Anyway, the house bees are responsible for picking up any garbage and tossing it out the door. If a mouse sneaks in to try to rob the honey, the guard bees sting it to death. The trouble with that is that the house bees can't pick it up and toss it outside. So the bees coat the mouse with propolis (that's a glue-like substance that they make from tree sap). The coating keeps the mouse from rotting and stinking up the hive, rather like mummification, although I must admit I've never smelled a mummy.
But I was talking about beets. I went to the Lawrenceville Farmer's Market a couple of Saturdays ago and picked up, among other things, a big bunch of beets. Had fun introducing them to my grandchildren, who had never tasted raw beet. After that, we cooked one and they ate it with gusto. (I have wonderful, culinarily adventuresome grandchildren.) Over the next few days I ate beets for breakfast (they made the eggs turn pink), lunch (they don't taste great in lasagna), and dinner (pretty good). I'd bought too many beets, though. So I pulled out an old Betty Crocker cookbook that I'd gotten as a wedding present in 1968. And I pickled the remaining beets!
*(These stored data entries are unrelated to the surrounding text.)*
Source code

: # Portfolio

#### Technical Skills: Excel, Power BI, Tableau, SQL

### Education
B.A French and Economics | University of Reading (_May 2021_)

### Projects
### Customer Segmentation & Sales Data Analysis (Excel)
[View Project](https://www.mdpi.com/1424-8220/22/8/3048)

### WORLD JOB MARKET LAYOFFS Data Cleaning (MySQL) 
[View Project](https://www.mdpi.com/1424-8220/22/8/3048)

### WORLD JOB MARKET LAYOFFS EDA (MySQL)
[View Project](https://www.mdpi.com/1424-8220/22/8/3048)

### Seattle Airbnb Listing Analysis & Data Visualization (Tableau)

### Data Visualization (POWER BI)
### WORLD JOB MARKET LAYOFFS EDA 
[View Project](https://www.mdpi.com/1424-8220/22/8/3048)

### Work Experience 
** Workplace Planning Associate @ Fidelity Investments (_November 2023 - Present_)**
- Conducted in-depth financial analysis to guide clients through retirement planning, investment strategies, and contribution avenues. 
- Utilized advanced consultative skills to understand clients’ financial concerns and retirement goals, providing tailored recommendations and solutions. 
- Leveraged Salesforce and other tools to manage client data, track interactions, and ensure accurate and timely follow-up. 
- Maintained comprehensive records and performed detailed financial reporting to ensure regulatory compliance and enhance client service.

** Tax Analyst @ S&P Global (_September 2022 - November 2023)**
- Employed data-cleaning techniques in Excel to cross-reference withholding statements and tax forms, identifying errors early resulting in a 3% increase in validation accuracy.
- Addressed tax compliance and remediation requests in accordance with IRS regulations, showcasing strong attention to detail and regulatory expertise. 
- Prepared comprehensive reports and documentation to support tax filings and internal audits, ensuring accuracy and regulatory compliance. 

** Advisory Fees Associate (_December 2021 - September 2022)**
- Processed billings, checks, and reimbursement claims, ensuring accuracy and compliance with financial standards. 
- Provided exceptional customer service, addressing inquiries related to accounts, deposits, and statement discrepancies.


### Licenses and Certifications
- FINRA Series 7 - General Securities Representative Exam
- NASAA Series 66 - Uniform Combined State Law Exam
That's not exactly like propolizing a dead mouse, but it did prevent the beets from getting slimy.
I'll give you the recipe (for beets, not mouse), just in case you're interested. If you're not, just skip down to the Beeatitude for the day.
Cook a bunch of beets (boil them for a while).
Peel and slice them. Put the skins in your compost pile.
Mix a cup of water, a half-cup of vinegar, a cup of sugar (or substitute agave nectar), and a stick of cinnamon. I didn't have a cinnamon stick, so I just threw in a half-teaspoon of the stuff.
Pour all this over the beets and let them sit overnight in the 'fridge.
Betty Crocker started with a can of sliced beets. That's no fun at all.
--End of Recipe Portion--
Beeatitude for Day #2:
Blessed are they who plant bee-friendly flowers, for they shall have music all summer long.